NCVO's business plan for leadership centre was 'simplistic'

Freedom of Information Act documents reveal more about closure of sector's centre of excellence for management training

The NCVO's business plan for the Third Sector Leadership Centre was strongly criticised in a briefing paper to the Capacitybuilders committee that decided in January not to extend its funding.

The paper, released after a request by Third Sector made under the Freedom of Information Act, says the business plan had "a strong focus on generating income, with clear targets", but was "rather simplistic and poorly drafted".

The centre, led by umbrella group the NCVO with chief executives body Acevo as a partner, closed last month when Capacitybuilders, the sector infrastructure development quango, refused to add to the £750,000 of funding it had given so far.

A dispute between the NCVO and Acevo over the level of consultation hampered the bid (17 March, page 1), but the briefing paper to Capacitybuilders' funding policy and programmes committee also reveals deeper concerns.

It says the business plan did not focus on the Capacitybuilders priority of "supporting the supporters". Its market analysis was weak, its revenue proposals "quite ambitious", its plans for sustainability were open to question and support from partners was not demonstrated, the paper says.
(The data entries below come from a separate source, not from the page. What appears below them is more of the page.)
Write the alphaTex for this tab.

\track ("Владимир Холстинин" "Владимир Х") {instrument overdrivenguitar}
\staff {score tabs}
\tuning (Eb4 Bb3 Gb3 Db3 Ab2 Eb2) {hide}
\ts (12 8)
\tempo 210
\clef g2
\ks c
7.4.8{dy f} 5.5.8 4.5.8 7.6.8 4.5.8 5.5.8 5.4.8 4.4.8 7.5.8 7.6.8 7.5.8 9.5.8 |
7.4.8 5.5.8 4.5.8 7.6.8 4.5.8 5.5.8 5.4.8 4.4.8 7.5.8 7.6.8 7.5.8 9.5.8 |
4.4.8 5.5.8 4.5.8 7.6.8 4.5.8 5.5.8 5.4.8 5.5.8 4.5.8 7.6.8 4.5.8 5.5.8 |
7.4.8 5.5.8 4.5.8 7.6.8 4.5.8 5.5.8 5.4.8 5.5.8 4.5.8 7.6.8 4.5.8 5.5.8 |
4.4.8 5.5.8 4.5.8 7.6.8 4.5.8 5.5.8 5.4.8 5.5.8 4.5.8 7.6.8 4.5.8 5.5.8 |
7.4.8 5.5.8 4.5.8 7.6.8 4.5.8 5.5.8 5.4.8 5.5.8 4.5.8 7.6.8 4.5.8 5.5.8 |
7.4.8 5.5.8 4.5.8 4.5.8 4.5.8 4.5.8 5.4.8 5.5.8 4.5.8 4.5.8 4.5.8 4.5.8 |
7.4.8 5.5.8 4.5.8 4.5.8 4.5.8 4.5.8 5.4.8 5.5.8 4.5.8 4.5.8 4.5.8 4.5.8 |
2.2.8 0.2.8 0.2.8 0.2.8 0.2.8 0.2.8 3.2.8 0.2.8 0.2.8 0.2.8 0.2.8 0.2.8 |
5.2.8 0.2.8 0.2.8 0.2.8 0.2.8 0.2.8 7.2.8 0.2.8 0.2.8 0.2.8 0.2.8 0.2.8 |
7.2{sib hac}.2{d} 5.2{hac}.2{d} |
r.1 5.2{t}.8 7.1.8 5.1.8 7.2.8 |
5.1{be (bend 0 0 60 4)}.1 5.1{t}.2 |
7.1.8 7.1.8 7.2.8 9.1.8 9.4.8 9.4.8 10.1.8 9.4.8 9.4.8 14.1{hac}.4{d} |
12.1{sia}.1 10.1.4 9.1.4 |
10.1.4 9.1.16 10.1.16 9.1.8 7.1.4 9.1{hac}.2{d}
The briefing says the plan relied too heavily on consultant Chris Bonnard's review of the centre, which had been only partially accepted by the Capacitybuilders board.
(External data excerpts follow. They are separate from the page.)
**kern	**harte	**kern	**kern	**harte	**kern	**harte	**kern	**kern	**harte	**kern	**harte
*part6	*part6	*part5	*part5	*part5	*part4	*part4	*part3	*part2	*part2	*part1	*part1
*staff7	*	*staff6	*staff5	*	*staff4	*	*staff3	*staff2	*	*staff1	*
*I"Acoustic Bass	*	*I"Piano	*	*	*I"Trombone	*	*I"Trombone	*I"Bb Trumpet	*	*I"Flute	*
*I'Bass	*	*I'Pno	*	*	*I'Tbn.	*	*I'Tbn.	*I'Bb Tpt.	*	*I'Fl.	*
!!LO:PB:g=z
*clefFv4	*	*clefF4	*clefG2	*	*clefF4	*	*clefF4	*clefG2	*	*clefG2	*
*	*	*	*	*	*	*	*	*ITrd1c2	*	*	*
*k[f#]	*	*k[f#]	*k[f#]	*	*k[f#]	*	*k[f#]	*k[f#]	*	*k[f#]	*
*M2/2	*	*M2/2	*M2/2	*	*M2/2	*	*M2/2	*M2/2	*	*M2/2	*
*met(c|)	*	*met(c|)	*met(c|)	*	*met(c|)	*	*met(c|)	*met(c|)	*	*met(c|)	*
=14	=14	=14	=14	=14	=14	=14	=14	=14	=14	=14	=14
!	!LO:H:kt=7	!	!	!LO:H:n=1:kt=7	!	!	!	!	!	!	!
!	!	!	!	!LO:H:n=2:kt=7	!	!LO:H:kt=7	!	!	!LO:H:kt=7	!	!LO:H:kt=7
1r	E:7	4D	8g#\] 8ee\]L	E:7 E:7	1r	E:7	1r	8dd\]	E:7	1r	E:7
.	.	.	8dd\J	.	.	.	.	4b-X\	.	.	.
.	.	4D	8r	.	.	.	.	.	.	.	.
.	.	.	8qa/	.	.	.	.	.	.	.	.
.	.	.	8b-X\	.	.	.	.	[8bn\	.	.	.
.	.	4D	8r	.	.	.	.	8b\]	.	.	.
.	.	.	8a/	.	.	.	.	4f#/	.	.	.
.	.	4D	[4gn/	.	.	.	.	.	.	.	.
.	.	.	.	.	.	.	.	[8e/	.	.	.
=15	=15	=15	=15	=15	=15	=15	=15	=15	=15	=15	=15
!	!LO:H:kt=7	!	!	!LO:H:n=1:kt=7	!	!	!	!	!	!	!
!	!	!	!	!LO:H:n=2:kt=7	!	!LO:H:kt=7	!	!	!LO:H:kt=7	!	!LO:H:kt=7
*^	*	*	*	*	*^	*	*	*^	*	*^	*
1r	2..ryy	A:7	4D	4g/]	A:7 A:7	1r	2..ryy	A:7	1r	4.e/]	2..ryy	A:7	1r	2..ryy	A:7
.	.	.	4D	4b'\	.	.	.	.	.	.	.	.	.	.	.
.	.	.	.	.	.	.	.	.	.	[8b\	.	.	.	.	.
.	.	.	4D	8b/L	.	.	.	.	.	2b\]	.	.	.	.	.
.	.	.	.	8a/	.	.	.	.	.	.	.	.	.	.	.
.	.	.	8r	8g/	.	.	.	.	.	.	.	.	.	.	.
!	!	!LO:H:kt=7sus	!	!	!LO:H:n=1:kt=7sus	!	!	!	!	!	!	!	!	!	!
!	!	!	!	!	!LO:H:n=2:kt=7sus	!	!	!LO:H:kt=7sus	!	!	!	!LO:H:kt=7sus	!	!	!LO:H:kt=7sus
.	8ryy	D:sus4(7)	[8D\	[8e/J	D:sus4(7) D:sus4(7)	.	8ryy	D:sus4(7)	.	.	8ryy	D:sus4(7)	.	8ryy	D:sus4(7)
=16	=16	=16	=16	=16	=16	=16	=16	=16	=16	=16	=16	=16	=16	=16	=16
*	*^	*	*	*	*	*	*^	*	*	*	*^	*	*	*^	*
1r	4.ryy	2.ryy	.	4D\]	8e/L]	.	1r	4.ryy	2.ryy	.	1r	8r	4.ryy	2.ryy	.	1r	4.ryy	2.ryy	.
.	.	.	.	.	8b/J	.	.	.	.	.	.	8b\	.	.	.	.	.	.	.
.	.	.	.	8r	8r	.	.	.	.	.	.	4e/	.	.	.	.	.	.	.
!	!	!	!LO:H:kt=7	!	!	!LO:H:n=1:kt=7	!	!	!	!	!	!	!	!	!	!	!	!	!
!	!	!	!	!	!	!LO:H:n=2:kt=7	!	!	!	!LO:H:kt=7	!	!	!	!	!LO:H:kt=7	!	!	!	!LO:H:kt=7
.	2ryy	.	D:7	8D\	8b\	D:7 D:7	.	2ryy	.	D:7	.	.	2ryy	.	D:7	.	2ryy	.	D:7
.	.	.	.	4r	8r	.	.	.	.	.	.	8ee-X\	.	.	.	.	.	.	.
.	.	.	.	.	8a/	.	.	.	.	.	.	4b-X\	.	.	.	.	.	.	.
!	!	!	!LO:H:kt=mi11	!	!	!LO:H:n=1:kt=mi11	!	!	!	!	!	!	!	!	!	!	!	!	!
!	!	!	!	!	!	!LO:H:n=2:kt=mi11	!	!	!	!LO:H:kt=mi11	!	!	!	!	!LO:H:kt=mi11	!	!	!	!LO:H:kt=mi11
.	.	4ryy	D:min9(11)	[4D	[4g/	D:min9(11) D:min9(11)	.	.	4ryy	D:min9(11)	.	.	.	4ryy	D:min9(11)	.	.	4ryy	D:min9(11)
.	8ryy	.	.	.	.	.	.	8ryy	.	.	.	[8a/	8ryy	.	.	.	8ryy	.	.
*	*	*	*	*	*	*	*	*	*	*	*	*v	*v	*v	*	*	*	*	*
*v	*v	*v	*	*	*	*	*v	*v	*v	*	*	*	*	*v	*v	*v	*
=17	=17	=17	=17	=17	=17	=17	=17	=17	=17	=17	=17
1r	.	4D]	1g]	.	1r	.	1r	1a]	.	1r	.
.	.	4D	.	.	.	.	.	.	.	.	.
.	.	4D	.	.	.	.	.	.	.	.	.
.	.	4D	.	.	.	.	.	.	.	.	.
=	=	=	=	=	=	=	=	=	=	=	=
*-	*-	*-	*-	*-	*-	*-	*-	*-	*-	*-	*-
Ben Kernighan, deputy chief executive of the NCVO, said: "It was a high-quality plan with clear objectives and was realistic about what it was trying to do."

Peter Kyle, deputy chief executive of Acevo, which accused the NCVO of failing to engage in any detailed discussion about the business plan, said the paper vindicated his organisation's concerns about the bid.

"These documents show that the points we were trying to bring to the NCVO's attention were the right ones," he said.

The NCVO's plan had requested a further £250,000 for the centre, which opened in 2006 to improve voluntary sector leadership and employed three staff. It was based at Henley Management College in Oxfordshire.